Segment Start: Data extract
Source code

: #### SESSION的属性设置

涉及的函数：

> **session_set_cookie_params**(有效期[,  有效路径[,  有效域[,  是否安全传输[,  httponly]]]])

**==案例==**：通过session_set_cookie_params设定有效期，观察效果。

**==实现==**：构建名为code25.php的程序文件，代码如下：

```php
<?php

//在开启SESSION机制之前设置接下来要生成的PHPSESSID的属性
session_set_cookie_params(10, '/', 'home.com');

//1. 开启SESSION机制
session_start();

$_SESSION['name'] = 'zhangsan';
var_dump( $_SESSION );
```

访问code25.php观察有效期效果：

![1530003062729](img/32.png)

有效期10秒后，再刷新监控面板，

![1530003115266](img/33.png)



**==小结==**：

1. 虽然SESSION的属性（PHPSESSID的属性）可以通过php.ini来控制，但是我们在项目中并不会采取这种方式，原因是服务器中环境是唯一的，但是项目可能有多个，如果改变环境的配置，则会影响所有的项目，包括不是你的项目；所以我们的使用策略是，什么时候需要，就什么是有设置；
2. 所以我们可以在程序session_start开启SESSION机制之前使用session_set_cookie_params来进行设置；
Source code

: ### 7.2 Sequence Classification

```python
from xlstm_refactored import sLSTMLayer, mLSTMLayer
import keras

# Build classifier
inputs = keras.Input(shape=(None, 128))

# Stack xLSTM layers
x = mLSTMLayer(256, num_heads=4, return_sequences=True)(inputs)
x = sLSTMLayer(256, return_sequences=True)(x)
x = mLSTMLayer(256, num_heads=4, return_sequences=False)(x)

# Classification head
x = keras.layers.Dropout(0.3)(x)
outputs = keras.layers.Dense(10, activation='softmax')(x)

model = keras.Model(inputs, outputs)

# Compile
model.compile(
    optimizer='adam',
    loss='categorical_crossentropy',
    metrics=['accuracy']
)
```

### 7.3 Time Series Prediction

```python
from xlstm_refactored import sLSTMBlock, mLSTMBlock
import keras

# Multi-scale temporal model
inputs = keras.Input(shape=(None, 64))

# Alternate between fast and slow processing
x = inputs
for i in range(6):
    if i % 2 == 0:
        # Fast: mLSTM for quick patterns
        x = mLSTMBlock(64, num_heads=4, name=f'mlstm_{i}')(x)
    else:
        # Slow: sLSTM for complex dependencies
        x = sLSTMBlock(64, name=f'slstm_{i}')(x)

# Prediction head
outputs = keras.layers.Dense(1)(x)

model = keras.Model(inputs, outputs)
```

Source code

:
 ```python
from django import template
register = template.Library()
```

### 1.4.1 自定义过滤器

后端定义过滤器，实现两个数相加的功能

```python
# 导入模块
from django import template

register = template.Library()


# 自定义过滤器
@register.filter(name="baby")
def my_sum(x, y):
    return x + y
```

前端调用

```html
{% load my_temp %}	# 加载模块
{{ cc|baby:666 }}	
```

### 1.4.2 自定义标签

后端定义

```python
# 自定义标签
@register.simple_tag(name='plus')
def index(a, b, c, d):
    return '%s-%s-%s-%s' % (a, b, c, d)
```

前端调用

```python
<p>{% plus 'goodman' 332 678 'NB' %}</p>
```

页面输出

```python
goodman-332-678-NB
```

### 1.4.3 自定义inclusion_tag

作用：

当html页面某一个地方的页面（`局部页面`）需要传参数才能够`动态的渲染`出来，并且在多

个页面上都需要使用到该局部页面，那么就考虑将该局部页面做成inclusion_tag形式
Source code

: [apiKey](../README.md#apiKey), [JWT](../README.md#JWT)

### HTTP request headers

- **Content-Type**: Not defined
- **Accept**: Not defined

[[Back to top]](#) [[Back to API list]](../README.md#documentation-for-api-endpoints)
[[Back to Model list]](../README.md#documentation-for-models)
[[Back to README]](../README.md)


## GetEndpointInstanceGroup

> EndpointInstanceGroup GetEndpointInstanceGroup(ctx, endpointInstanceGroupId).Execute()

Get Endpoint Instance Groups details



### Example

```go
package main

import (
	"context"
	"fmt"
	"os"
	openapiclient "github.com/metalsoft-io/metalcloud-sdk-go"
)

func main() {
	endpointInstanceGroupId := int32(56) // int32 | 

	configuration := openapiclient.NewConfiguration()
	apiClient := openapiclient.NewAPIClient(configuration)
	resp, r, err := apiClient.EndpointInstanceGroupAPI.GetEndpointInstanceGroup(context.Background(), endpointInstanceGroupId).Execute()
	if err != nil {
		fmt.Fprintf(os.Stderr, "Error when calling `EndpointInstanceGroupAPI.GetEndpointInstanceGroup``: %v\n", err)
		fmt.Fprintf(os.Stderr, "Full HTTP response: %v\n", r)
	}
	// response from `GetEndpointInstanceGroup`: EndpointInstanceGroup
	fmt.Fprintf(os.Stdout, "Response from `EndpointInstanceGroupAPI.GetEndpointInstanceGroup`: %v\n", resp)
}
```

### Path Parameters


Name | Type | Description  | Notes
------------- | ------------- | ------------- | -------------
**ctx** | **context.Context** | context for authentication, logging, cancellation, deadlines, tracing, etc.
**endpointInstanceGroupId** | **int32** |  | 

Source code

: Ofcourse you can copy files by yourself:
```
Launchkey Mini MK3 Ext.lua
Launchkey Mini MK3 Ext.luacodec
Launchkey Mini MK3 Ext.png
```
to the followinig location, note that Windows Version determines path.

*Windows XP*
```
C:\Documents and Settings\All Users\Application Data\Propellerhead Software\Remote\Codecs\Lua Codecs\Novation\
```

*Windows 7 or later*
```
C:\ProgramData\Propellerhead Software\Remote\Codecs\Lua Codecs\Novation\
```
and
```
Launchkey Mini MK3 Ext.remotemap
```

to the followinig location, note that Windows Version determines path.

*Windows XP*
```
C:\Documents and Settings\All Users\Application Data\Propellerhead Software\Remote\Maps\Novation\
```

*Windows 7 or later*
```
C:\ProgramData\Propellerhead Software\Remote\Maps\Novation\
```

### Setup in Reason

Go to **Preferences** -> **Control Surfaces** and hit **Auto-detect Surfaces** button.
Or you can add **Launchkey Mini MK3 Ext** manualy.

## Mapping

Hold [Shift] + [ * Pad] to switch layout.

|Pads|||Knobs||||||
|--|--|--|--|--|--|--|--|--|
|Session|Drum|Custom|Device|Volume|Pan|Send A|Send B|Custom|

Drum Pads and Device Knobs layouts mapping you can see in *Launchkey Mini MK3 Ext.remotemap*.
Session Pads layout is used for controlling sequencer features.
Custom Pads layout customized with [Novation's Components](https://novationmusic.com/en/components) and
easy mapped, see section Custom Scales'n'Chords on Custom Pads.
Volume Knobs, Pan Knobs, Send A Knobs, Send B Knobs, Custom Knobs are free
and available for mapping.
Segment End: Data extract
# [Task description]
Look through the records and gather each line with the word "Knobs".

# [Expected answer]
|Pads|||Knobs||||||
Drum Pads and Device Knobs layouts mapping you can see in *Launchkey Mini MK3 Ext.remotemap*.
Volume Knobs, Pan Knobs, Send A Knobs, Send B Knobs, Custom Knobs are free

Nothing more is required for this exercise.